> [About this exercise]:
Once you reach the line containing "staining of carcinoid" in the data below, restate each line word for word up to and including the one containing "of human lymphoma".
** Opening Material for the task block **
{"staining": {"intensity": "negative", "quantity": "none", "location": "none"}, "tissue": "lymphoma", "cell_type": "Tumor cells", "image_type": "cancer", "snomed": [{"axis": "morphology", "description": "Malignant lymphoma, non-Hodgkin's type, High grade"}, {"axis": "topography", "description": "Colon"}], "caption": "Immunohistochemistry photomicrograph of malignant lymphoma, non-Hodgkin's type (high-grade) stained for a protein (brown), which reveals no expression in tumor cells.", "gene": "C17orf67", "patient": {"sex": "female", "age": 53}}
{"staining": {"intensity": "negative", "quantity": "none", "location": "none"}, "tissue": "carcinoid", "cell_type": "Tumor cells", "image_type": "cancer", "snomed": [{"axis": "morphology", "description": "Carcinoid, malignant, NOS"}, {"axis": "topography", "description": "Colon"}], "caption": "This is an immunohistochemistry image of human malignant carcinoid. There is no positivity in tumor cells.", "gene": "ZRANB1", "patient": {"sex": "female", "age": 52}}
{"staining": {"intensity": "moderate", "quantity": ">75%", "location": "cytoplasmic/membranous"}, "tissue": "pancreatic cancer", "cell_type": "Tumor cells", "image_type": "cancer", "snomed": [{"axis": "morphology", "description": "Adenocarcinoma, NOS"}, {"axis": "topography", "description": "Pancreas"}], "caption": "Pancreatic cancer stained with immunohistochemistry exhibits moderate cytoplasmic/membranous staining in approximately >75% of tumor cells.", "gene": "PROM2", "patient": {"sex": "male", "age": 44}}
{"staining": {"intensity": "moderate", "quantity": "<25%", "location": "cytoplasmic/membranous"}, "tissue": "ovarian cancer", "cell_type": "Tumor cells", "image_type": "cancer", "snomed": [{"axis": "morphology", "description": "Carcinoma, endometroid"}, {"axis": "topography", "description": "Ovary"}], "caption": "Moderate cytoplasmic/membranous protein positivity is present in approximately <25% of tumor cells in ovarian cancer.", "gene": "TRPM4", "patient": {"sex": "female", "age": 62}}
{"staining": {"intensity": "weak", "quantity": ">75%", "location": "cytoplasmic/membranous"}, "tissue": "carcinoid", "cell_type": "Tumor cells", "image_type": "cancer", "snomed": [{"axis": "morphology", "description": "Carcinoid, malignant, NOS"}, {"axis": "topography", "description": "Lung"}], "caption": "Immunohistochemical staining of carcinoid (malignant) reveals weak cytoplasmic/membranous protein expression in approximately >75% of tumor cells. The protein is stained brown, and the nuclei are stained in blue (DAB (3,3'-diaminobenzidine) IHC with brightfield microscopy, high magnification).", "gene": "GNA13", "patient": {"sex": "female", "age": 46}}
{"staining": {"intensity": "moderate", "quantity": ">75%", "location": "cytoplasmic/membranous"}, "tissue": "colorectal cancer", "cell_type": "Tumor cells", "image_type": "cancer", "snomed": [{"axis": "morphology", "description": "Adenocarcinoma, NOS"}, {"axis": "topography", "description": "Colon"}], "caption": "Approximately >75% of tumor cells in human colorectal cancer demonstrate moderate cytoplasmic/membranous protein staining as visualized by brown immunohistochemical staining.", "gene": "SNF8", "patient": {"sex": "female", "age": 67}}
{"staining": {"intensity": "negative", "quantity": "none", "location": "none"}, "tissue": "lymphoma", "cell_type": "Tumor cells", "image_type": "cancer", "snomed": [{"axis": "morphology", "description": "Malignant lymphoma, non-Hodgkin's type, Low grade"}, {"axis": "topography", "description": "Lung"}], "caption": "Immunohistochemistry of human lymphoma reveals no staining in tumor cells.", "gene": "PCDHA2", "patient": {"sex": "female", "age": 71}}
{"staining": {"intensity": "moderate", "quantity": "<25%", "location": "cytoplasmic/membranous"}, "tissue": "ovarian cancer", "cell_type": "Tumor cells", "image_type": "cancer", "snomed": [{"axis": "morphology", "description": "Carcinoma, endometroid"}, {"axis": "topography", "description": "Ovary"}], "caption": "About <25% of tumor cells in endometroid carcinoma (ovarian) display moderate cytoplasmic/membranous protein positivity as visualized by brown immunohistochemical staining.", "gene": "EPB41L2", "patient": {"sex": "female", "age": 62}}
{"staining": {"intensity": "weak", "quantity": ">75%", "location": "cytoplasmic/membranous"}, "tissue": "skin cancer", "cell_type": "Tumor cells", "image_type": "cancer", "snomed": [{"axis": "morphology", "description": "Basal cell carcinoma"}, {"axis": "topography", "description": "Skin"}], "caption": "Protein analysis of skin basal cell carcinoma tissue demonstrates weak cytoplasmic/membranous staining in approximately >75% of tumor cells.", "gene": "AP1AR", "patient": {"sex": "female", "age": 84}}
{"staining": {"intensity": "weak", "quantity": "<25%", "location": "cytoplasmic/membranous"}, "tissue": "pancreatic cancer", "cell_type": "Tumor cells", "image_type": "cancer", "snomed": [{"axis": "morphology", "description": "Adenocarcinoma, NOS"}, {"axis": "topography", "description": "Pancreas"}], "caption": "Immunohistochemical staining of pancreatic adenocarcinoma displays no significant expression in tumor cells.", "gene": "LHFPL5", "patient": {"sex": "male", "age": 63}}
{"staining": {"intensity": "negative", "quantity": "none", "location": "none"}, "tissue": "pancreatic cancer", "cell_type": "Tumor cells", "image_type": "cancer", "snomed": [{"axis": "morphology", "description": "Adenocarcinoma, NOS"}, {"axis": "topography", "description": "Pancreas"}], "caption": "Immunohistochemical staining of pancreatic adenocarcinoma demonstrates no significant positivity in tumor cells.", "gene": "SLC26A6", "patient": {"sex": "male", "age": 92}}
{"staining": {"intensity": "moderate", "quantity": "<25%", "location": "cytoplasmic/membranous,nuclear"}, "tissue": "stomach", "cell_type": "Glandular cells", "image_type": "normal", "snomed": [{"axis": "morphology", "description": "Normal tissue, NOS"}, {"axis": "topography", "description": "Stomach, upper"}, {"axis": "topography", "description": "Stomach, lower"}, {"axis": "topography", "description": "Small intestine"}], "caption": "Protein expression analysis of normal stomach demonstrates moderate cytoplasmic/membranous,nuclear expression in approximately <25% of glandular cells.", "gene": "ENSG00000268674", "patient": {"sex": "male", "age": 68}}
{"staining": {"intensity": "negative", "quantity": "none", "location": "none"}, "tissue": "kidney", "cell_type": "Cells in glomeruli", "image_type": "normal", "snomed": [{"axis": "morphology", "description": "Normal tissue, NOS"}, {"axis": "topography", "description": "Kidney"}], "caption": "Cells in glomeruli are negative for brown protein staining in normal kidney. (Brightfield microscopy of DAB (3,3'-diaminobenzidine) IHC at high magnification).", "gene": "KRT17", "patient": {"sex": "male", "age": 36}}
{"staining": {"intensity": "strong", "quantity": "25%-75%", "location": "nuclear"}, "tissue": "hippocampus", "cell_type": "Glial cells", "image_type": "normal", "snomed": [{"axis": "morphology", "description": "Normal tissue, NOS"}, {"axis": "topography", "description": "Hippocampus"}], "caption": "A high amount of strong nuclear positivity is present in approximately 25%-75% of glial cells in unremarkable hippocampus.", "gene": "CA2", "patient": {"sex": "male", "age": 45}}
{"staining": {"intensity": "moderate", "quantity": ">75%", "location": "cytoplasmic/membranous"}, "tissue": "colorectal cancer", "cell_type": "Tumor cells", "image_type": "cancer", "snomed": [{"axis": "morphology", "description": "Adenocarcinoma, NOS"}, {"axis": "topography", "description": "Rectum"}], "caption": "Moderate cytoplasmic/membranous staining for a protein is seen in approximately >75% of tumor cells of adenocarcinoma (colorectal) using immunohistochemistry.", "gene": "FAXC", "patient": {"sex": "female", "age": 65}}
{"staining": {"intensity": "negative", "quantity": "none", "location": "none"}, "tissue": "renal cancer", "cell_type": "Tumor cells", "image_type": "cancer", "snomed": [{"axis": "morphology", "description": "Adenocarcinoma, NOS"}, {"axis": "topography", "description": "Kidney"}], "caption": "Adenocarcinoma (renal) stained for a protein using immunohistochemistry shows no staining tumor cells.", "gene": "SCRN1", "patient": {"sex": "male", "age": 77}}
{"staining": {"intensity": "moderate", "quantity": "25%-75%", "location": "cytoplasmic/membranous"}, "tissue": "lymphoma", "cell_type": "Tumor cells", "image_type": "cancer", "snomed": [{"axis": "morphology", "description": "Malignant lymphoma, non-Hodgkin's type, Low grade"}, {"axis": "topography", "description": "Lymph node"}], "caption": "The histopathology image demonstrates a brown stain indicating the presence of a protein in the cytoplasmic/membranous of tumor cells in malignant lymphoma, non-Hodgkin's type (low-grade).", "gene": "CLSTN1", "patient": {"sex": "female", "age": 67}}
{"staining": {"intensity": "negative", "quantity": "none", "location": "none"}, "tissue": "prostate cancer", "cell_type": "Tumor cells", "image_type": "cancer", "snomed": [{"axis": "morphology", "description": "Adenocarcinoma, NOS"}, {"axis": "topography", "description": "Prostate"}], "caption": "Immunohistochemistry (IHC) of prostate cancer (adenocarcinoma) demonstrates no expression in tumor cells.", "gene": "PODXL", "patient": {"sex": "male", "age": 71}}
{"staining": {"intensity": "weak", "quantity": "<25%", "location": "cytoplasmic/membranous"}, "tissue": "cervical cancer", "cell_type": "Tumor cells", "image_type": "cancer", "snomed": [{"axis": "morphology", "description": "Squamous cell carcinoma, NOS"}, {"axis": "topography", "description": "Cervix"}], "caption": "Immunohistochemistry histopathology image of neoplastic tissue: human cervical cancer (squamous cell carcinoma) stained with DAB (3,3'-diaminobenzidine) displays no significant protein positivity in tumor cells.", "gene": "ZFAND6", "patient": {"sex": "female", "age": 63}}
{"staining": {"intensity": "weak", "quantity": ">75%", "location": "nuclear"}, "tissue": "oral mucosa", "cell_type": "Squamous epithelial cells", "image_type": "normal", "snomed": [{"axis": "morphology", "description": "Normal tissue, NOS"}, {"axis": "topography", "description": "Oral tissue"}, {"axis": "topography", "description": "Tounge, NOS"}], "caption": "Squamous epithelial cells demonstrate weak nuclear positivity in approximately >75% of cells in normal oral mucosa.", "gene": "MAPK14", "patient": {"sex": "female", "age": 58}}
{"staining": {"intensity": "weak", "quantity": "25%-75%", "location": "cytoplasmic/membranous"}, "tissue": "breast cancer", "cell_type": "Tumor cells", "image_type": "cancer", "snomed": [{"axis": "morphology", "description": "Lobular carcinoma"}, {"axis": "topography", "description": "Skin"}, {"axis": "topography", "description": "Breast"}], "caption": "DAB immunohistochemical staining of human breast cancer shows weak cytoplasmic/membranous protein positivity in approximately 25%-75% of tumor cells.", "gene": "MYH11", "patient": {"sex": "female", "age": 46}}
** Closing Material for the task block **
> [Solution to the problem]:
{"staining": {"intensity": "weak", "quantity": ">75%", "location": "cytoplasmic/membranous"}, "tissue": "carcinoid", "cell_type": "Tumor cells", "image_type": "cancer", "snomed": [{"axis": "morphology", "description": "Carcinoid, malignant, NOS"}, {"axis": "topography", "description": "Lung"}], "caption": "Immunohistochemical staining of carcinoid (malignant) reveals weak cytoplasmic/membranous protein expression in approximately >75% of tumor cells. The protein is stained brown, and the nuclei are stained in blue (DAB (3,3'-diaminobenzidine) IHC with brightfield microscopy, high magnification).", "gene": "GNA13", "patient": {"sex": "female", "age": 46}}
{"staining": {"intensity": "moderate", "quantity": ">75%", "location": "cytoplasmic/membranous"}, "tissue": "colorectal cancer", "cell_type": "Tumor cells", "image_type": "cancer", "snomed": [{"axis": "morphology", "description": "Adenocarcinoma, NOS"}, {"axis": "topography", "description": "Colon"}], "caption": "Approximately >75% of tumor cells in human colorectal cancer demonstrate moderate cytoplasmic/membranous protein staining as visualized by brown immunohistochemical staining.", "gene": "SNF8", "patient": {"sex": "female", "age": 67}}
{"staining": {"intensity": "negative", "quantity": "none", "location": "none"}, "tissue": "lymphoma", "cell_type": "Tumor cells", "image_type": "cancer", "snomed": [{"axis": "morphology", "description": "Malignant lymphoma, non-Hodgkin's type, Low grade"}, {"axis": "topography", "description": "Lung"}], "caption": "Immunohistochemistry of human lymphoma reveals no staining in tumor cells.", "gene": "PCDHA2", "patient": {"sex": "female", "age": 71}}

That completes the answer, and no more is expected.